Collected data
--- START ---
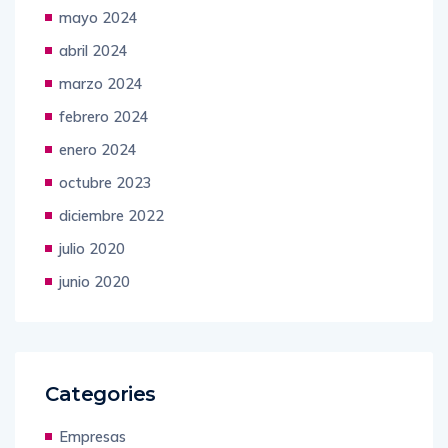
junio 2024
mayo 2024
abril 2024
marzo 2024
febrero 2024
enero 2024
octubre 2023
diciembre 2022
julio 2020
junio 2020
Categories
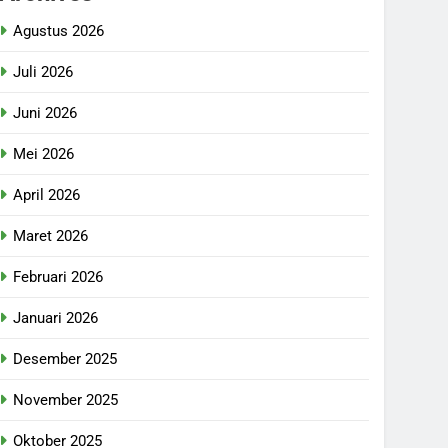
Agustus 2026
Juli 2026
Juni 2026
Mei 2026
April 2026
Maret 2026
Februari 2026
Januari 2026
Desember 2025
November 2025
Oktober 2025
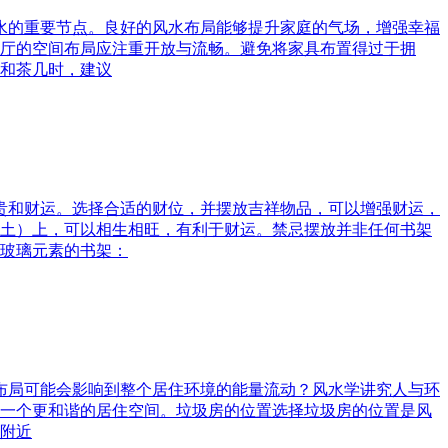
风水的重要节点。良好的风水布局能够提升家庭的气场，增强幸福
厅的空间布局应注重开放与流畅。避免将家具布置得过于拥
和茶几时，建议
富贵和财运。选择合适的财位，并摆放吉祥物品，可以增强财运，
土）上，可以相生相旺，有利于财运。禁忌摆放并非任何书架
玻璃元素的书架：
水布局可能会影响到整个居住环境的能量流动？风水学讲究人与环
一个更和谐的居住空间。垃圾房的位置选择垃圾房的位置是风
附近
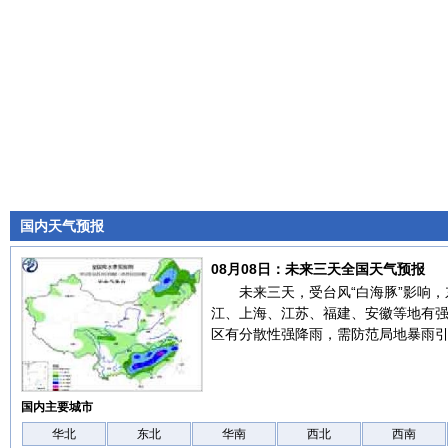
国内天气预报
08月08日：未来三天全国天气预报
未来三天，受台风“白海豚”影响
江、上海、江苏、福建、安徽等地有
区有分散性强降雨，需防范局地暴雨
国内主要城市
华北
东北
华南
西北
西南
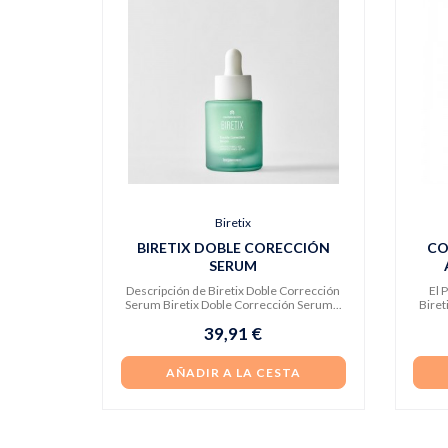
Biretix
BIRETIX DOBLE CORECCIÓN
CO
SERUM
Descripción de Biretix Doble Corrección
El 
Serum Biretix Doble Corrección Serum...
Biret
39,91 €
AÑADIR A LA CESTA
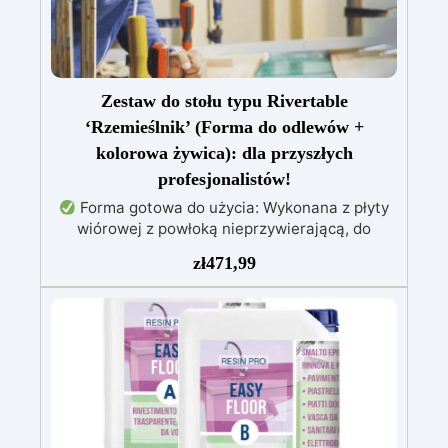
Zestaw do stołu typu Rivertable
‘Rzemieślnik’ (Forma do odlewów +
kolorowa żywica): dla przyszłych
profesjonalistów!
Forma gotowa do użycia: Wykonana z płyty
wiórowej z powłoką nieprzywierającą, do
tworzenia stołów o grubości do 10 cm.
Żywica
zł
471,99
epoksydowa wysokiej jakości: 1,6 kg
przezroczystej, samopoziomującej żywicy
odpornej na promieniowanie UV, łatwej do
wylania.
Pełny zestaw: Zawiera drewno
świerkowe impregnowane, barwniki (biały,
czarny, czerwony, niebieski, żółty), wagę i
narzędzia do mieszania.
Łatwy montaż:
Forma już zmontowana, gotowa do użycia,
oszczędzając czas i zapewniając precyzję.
--- END ---
This task asks for the data above repeated exactly, without a single picture.

● **Answer to this exercise**
junio 2024
mayo 2024
abril 2024
marzo 2024
febrero 2024
enero 2024
octubre 2023
diciembre 2022
julio 2020
junio 2020
Categories
Agustus 2026
Juli 2026
Juni 2026
Mei 2026
April 2026
Maret 2026
Februari 2026
Januari 2026
Desember 2025
November 2025
Oktober 2025
风水的重要节点。良好的风水布局能够提升家庭的气场，增强幸福
厅的空间布局应注重开放与流畅。避免将家具布置得过于拥
和茶几时，建议
富贵和财运。选择合适的财位，并摆放吉祥物品，可以增强财运，
土）上，可以相生相旺，有利于财运。禁忌摆放并非任何书架
玻璃元素的书架：
水布局可能会影响到整个居住环境的能量流动？风水学讲究人与环
一个更和谐的居住空间。垃圾房的位置选择垃圾房的位置是风
附近
国内天气预报
08月08日：未来三天全国天气预报
未来三天，受台风“白海豚”影响
江、上海、江苏、福建、安徽等地有
区有分散性强降雨，需防范局地暴雨
国内主要城市
华北
东北
华南
西北
西南
Biretix
BIRETIX DOBLE CORECCIÓN
CO
SERUM
Descripción de Biretix Doble Corrección
El 
Serum Biretix Doble Corrección Serum...
Biret
39,91 €
AÑADIR A LA CESTA
Zestaw do stołu typu Rivertable
‘Rzemieślnik’ (Forma do odlewów +
kolorowa żywica): dla przyszłych
profesjonalistów!
Forma gotowa do użycia: Wykonana z płyty
wiórowej z powłoką nieprzywierającą, do
tworzenia stołów o grubości do 10 cm.
Żywica
zł
471,99
epoksydowa wysokiej jakości: 1,6 kg
przezroczystej, samopoziomującej żywicy
odpornej na promieniowanie UV, łatwej do
wylania.
Pełny zestaw: Zawiera drewno
świerkowe impregnowane, barwniki (biały,
czarny, czerwony, niebieski, żółty), wagę i
narzędzia do mieszania.
Łatwy montaż:
Forma już zmontowana, gotowa do użycia,
oszczędzając czas i zapewniając precyzję.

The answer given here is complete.